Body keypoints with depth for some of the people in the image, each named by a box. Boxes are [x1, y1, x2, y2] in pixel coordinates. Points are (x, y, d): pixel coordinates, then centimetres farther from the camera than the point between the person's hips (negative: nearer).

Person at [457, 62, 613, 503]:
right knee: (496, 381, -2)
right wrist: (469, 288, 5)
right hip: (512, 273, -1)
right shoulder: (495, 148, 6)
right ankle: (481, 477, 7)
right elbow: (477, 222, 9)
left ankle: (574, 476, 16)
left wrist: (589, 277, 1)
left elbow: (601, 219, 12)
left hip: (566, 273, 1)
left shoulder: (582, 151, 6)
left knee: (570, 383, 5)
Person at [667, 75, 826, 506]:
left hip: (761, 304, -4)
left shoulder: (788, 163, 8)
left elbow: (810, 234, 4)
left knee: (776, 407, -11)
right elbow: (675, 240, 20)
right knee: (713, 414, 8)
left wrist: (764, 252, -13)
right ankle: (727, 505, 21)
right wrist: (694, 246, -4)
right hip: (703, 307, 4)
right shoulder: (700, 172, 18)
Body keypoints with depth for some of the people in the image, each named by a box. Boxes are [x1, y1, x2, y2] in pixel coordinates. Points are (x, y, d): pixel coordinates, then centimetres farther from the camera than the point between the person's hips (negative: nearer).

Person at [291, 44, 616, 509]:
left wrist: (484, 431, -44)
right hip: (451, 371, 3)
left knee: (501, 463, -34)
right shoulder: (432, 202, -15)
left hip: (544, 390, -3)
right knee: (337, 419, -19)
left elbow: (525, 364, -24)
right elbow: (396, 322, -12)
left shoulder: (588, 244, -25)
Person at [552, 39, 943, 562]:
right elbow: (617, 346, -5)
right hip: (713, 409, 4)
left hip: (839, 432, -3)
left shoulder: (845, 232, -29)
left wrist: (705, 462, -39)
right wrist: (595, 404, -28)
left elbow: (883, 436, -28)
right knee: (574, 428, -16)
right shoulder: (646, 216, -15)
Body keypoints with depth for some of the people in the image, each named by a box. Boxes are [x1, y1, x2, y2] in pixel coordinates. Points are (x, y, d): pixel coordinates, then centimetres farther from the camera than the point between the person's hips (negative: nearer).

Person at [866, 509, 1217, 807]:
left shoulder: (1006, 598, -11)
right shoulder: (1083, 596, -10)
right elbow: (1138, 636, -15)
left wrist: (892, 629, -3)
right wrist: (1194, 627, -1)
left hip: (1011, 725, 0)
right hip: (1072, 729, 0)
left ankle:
☆ ☆ ☆
Please write out all the records again, substituting "cm" for "centimetres" wherever it occurs and leaving everything else unchanged.

Body keypoints with depth for some of the people in the image, each named by a box. Boxes are [x1, y1, x2, y2] in pixel coordinates. Points are (x, y, d): pixel coordinates, then cm farther from the camera than the point between the person's hips (negative: nearer).

Person at [457, 62, 613, 503]:
right knee: (496, 381, -2)
right wrist: (469, 288, 5)
right hip: (512, 273, -1)
right shoulder: (495, 148, 6)
right ankle: (481, 477, 7)
right elbow: (477, 222, 9)
left ankle: (574, 476, 16)
left wrist: (589, 277, 1)
left elbow: (601, 219, 12)
left hip: (566, 273, 1)
left shoulder: (582, 151, 6)
left knee: (570, 383, 5)
Person at [667, 75, 826, 506]:
left hip: (761, 304, -4)
left shoulder: (788, 163, 8)
left elbow: (810, 234, 4)
left knee: (776, 407, -11)
right elbow: (675, 240, 20)
right knee: (713, 414, 8)
left wrist: (764, 252, -13)
right ankle: (727, 505, 21)
right wrist: (694, 246, -4)
right hip: (703, 307, 4)
right shoulder: (700, 172, 18)
Body keypoints with depth for some of the people in the image, each named by a box. Boxes are [x1, y1, x2, y2] in pixel coordinates. Points are (x, y, d): pixel coordinates, then cm farther from the camera than the point between the person's hips (negative: nearer).

Person at [291, 44, 616, 509]:
left wrist: (484, 431, -44)
right hip: (451, 371, 3)
left knee: (501, 463, -34)
right shoulder: (432, 202, -15)
left hip: (544, 390, -3)
right knee: (337, 419, -19)
left elbow: (525, 364, -24)
right elbow: (396, 322, -12)
left shoulder: (588, 244, -25)
Person at [552, 39, 943, 562]:
right elbow: (617, 346, -5)
right hip: (713, 409, 4)
left hip: (839, 432, -3)
left shoulder: (845, 232, -29)
left wrist: (705, 462, -39)
right wrist: (595, 404, -28)
left elbow: (883, 436, -28)
right knee: (574, 428, -16)
right shoulder: (646, 216, -15)
Body keypoints with depth for some of the people in the image, each named by a box. Boxes are [x1, y1, x2, y2] in pixel coordinates. Points are (x, y, d): pixel coordinates, then cm farther from the camera than the point between the person's hips (negative: nearer).

Person at [866, 509, 1217, 807]:
left shoulder: (1006, 598, -11)
right shoulder: (1083, 596, -10)
right elbow: (1138, 636, -15)
left wrist: (892, 629, -3)
right wrist: (1194, 627, -1)
left hip: (1011, 725, 0)
right hip: (1072, 729, 0)
left ankle:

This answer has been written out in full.